In this piece, Professor Kevin Hylton of Leeds Metropolitan University, and JUST’s board member, explains why Wilshere’s remarks were so off the mark.

After Jack Wilshere’s reprimand from Arsene Wenger for smoking last week the duo are now in agreement about notions of identity, who should play for England and also who should manage the England team. Wilshere is a young man who, with his mutton chops and nicotine cravings seems to be a player from a past era where more than a third of top flight players (the old First Division) were British. However his views on national identity have added to a debate that has been bubbling under and erupting to the surface for some time, as Zola Budd and Sven Goran-Erickson would attest. For Wenger, Goran-Eriksson should never have managed the England team without any English connections, he adheres to the idea that national teams should be managed by nationals ‘from’ that country.It is not unusual for players with a diverse family background to make a decision to represent one of the countries they have an allegiance to or even developed an allegiance to after residency. Consider how worse off football, tennis, cricket and athletics would be without footballer, John Barnes who was born in Jamaica, cricketer Kevin Pietersen, born in South Africa to an English mother and South African father, Tennis player Greg Rusedski, born in Canada to British mother and German father, and Mo Farah, born in Somalia and brought up in West London from 8 years old?

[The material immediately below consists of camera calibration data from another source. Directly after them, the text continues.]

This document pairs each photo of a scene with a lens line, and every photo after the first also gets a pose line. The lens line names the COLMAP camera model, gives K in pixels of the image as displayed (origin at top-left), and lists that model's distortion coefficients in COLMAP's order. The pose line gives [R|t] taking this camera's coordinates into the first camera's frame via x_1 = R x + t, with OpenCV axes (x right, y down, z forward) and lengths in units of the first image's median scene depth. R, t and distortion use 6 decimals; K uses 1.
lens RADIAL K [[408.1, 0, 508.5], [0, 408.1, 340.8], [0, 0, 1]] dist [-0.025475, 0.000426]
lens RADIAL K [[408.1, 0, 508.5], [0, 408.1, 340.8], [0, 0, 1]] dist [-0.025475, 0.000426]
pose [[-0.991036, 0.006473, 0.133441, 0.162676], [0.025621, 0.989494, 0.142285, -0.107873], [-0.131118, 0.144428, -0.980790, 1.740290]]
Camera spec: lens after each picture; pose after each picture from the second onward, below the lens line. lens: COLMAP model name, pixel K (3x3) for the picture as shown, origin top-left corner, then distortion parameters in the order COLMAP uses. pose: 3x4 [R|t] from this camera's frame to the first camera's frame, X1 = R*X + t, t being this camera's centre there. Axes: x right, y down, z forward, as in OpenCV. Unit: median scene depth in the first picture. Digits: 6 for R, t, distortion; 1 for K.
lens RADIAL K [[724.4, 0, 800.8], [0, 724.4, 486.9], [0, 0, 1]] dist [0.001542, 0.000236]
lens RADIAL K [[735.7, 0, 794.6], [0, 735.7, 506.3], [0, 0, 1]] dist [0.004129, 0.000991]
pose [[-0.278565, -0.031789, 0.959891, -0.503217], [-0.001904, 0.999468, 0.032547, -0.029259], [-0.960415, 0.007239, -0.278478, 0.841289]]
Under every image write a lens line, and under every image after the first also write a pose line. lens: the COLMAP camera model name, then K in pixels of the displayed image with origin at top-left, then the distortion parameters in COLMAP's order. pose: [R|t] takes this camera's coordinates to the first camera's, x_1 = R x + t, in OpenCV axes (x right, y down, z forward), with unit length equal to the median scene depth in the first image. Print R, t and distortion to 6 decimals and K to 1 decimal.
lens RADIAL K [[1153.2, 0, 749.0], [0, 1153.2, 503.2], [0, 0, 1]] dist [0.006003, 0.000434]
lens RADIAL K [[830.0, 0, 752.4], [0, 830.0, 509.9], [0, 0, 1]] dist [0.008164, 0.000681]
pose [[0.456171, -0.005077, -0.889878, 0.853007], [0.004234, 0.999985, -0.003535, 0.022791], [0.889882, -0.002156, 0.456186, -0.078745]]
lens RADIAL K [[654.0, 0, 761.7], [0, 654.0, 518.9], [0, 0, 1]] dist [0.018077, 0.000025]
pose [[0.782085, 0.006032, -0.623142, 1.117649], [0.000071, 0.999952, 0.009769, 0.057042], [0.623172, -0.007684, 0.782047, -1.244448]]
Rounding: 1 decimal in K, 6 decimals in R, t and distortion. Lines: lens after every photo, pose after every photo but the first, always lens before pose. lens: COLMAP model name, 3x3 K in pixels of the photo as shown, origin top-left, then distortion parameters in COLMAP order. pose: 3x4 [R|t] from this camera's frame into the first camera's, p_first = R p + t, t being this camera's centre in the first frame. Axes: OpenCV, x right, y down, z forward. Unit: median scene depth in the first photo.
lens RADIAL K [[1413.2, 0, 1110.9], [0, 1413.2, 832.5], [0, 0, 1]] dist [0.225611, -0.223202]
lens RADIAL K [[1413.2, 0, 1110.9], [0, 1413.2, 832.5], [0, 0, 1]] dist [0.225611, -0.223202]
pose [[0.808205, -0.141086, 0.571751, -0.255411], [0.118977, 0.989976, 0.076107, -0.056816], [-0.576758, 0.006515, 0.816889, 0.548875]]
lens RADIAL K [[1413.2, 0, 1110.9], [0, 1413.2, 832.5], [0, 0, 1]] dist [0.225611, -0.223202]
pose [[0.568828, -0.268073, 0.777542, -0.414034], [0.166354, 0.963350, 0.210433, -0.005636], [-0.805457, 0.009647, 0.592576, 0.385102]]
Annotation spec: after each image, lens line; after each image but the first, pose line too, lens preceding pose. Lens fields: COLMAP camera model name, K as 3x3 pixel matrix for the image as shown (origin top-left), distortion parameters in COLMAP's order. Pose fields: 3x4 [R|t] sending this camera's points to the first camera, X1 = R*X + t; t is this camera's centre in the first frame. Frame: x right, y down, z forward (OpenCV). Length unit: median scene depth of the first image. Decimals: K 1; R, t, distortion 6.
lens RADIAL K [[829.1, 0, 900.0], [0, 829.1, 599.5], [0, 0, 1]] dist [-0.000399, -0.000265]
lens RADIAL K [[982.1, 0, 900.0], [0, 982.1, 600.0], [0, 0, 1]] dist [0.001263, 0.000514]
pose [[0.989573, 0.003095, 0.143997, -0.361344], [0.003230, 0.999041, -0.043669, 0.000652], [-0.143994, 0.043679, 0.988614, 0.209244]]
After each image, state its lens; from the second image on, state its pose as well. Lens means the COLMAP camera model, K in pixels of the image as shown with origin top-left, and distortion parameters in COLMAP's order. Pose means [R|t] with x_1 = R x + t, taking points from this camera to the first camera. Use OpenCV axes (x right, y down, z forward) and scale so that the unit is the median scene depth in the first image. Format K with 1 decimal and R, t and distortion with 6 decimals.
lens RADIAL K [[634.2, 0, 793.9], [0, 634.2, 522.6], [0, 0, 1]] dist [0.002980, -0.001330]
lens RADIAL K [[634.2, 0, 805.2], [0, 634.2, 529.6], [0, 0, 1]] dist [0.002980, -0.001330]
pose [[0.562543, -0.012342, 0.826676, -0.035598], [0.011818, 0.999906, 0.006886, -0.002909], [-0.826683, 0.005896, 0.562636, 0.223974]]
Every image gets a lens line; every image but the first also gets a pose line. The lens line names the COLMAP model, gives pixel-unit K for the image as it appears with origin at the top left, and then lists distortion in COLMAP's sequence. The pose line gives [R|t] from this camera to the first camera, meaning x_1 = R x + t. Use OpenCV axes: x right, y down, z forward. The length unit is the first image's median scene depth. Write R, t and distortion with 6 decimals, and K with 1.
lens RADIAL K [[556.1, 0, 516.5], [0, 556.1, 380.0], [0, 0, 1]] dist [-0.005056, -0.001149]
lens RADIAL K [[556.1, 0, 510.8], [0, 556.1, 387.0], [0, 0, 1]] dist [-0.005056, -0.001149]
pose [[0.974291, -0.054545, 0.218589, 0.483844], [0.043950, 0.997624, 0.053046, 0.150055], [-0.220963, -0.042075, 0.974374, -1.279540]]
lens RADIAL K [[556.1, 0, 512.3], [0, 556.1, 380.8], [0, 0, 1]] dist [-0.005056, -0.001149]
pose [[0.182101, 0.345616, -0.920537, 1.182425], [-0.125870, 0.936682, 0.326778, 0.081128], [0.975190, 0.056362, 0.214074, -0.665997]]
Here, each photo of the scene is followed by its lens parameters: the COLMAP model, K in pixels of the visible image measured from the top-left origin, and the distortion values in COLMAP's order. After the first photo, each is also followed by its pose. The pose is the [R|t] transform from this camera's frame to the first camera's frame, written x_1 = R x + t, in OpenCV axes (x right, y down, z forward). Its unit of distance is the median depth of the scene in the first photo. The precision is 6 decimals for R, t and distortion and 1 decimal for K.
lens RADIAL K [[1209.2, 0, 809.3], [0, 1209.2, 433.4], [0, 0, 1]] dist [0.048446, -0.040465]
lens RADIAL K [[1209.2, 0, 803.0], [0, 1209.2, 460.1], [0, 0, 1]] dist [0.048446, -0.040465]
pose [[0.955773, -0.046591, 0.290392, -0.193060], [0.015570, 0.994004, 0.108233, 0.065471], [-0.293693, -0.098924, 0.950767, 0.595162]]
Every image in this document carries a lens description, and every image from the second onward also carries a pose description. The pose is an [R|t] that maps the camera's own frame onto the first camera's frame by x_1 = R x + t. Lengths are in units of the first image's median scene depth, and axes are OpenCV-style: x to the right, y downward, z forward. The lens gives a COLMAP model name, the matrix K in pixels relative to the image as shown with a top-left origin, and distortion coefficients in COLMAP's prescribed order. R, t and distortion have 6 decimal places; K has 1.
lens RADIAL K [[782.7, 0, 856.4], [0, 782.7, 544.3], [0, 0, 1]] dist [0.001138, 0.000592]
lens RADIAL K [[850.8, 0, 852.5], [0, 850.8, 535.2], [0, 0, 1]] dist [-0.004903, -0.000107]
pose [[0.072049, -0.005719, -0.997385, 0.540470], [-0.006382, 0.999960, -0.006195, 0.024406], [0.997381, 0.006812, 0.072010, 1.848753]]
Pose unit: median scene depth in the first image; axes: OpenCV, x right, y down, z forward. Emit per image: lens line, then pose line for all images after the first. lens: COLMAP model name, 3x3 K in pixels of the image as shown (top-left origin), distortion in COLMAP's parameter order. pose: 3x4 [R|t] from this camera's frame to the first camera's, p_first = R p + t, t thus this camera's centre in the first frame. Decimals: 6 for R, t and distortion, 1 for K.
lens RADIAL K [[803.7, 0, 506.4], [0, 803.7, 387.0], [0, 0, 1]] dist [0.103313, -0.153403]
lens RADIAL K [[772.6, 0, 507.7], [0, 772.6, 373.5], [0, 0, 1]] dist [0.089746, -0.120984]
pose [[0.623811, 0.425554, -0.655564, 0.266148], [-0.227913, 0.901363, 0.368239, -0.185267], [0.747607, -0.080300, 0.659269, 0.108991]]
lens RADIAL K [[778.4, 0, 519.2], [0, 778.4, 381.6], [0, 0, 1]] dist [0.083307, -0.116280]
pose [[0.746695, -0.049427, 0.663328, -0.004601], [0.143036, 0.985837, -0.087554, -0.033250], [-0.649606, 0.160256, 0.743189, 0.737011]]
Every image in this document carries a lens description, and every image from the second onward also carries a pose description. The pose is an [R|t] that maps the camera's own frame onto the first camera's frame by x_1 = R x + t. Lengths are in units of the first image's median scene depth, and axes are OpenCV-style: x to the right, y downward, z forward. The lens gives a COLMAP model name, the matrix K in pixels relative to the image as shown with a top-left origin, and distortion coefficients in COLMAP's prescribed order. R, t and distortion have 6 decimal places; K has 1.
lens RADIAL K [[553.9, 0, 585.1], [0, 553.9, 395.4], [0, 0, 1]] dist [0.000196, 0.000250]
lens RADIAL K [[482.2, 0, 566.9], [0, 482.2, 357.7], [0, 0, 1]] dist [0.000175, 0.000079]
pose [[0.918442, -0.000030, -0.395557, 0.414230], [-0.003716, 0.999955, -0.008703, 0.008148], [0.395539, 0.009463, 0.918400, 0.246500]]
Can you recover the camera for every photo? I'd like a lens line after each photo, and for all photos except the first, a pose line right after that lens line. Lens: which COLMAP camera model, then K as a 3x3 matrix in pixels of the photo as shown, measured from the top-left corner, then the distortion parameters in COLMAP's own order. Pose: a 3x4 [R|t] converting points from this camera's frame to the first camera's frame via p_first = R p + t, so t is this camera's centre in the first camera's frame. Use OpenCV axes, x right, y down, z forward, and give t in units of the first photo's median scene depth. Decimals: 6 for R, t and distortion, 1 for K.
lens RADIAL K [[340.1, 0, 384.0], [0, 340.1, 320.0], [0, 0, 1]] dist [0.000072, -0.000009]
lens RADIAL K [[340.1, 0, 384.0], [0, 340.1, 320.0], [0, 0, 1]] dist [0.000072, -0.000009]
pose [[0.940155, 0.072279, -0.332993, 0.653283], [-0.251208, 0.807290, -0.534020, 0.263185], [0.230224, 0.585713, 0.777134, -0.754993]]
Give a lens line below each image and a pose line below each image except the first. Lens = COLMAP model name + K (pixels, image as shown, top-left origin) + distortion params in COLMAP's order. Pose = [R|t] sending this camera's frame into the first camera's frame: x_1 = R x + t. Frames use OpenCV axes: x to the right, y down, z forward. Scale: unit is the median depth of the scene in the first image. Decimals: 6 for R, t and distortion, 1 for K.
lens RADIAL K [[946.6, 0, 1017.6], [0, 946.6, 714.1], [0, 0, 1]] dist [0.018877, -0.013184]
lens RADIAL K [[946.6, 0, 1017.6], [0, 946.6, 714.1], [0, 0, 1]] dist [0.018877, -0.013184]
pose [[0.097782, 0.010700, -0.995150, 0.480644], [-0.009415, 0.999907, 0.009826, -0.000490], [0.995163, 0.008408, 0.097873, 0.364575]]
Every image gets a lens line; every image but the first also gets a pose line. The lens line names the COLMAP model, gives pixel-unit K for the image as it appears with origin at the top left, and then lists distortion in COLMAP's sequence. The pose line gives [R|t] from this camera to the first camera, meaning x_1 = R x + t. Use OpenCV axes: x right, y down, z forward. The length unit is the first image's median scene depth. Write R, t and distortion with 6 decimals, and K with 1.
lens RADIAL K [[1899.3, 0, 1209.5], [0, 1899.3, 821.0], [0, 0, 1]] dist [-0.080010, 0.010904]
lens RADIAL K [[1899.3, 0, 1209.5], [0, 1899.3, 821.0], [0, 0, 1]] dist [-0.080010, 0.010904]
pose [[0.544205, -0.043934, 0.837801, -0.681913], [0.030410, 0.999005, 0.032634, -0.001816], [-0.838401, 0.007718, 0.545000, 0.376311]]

The movement of players across many sports is now common and there are even examples of players that could have played for England that have gone elsewhere such as Bolton’s Jermaine Beckford who made his debut for Jamaica this year. A country that I could have played for in addition to England…though I was never pushed to make either decision!

FIFA rules help to clarify Wilshere’s tangle with philosophy and semantics. FIFA state that after the age of 18 a player resident in a country for 5 years or more can qualify to play for that national team (in addition to the nationalities directly associated with their family). Ideas and societies must move with the times and so FIFA’s recognition of international diasporic movements and natural hybrid identities with nation states helps to keep them in line with the world today. The message for Jack Wilshere is that his idealistic notion of Englishness and nationhood in football is moot in regards to FIFA’s ruling on international representative eligibility. Further, I expect that when he saw the footage of John Barnes weaving in and out of the Brazilian team in the Maracana to score one of the best solo goals of all time he didn’t deny that Barnes was ‘English’…or would he have been one of the fans on the England plane on the way home from their 2-0 win who said that England only won 1-0 because his goal didn’t count?

Professor Kevin Hylton,
Carnegie Faculty,
Leeds Metropolitan University

See Eligibility to play for representative teams. Articles 15-18 of the Regulations Governing the Application of the FIFA Statutes.